6 months from now when another developer has to edit this query they’ll thank you for using a CTE.
You also get bonus points for choosing a smart name for the CTE. Mine is long, but describes exactly what it is – top five clients this week that aren’t us.
Now for the big reveal – but first, I wrote a naive subquery solution to the problem to demonstrate the alternative:
Finaly Result: Subquery Vs CTE Solutions
Here is a subquery solution to our business problem
SELECT d AS date, name AS clientName, cnt
FROM (SELECT d FROM generate_series(
date_trunc('day', now()) - INTERVAL '7 days',
current_date,
'1 day'::interval
) d) as weekdaysToUse --the days to use
JOIN ( --client/delivery combos
SELECT d.created_at::date, c.name, d.client_id, count(1) AS cnt
FROM clients c
LEFT JOIN deliveries d ON d.client_id = c.id
WHERE d.created_at >= date_trunc('day', now()) - INTERVAL '7 days'
GROUP BY d.created_at::date, c.name, d.client_id
UNION ALL
SELECT weekdaysToUse.d, c.name, c.id, 0 AS cnt
FROM clients c, (SELECT d FROM generate_series(
date_trunc('day', now()) - INTERVAL '7 days',
current_date,
'1 day'::interval
) d) AS weekdaysToUse
WHERE NOT EXISTS(
SELECT 1 FROM deliveries del
WHERE del.created_at::date = weekdaysToUse.d
AND del.client_id = c.id
) --gap filler
) AS deliveries
ON weekdaysToUse.d = deliveries.created_at
WHERE deliveries.client_id IN (
SELECT c.id
FROM deliveries d
JOIN clients c on c.id = d.client_id
WHERE d.created_at >= date_trunc('day', now()) - INTERVAL '7 days'
AND c.name <> 'Beekeeper'
GROUP BY c.id
ORDER BY cnt DESC LIMIT 5
) --only top 5 that aren't us
ORDER BY date asc, clientName ASC
Yuck, all the requirements are just jumbled together and it’s hard to figure out what is important.

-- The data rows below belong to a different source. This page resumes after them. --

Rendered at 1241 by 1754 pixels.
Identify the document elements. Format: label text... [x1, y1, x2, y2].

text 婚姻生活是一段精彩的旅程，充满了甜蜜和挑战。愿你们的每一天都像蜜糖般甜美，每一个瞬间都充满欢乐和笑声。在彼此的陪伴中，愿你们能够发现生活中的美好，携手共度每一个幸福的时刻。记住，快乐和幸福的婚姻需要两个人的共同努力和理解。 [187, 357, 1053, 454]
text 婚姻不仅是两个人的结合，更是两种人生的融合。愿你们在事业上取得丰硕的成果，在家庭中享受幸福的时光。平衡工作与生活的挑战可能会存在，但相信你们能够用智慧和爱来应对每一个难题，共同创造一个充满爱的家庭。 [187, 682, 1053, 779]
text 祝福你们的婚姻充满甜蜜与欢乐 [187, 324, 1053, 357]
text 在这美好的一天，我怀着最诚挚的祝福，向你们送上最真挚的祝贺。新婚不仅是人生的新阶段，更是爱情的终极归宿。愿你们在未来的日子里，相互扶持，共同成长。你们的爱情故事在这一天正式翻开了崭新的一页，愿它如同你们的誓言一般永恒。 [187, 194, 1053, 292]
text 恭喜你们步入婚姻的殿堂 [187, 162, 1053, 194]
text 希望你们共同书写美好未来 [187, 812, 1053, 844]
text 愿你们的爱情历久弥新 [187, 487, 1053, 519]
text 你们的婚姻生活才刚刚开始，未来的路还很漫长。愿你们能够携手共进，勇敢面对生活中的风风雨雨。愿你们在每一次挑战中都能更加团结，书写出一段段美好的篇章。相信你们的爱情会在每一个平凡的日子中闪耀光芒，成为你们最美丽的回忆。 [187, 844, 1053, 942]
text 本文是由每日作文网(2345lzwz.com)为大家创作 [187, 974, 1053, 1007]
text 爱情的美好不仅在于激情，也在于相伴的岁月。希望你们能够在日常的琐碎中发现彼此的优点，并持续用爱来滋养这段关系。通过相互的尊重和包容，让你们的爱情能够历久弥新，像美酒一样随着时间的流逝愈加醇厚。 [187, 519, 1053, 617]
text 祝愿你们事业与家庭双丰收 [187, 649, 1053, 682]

I also need to repeat date math and generate_series
in multiple locations, since I can’t reuse it without a CTE, and don’t want to scan too much data.
Now, at last, here is our complete solution featuring CTEs.
WITH weekdaysToUse AS (
SELECT date
FROM generate_series(
date_trunc('day', now()) - INTERVAL '7 days',
current_date,
'1 day'::interval
) date
),
topClients AS (
SELECT c.id, c.name FROM clients c
JOIN deliveries d ON c.id = d.client_id
WHERE d.created_at >= date_trunc('day', now()) - INTERVAL '7 days'
AND c.name <> 'Beekeeper'
GROUP BY c.id
ORDER BY COUNT(d.id) DESC
LIMIT 5
),
dayClientCombosWithData AS (
SELECT wtu.date, c.name, count(1) AS cnt
FROM weekdaysToUse wtu
LEFT JOIN deliveries d ON wtu.date = d.created_at::date
JOIN topClients c ON c.id = d.client_id
GROUP BY wtu.date, c.name
),
gapFiller AS (
SELECT wtu.date, c.name, 0 as cnt
FROM weekdaysToUse wtu, topClients c
WHERE NOT EXISTS(
SELECT 1 FROM DELIVERIES d WHERE d.created_at = wtu.date
)
)
SELECT merged.date, merged.name, max(merged.cnt)
FROM (
SELECT date, name, cnt FROM dayClientCombosWithData
UNION ALL
SELECT date, name, cnt FROM gapFiller
) merged
GROUP BY merged.date, merged.name
ORDER BY merged.date, merged.name
This CTE-based SQL query is straightforward, easy to understand, and easy to edit in the future. This is why CTEs are amazing.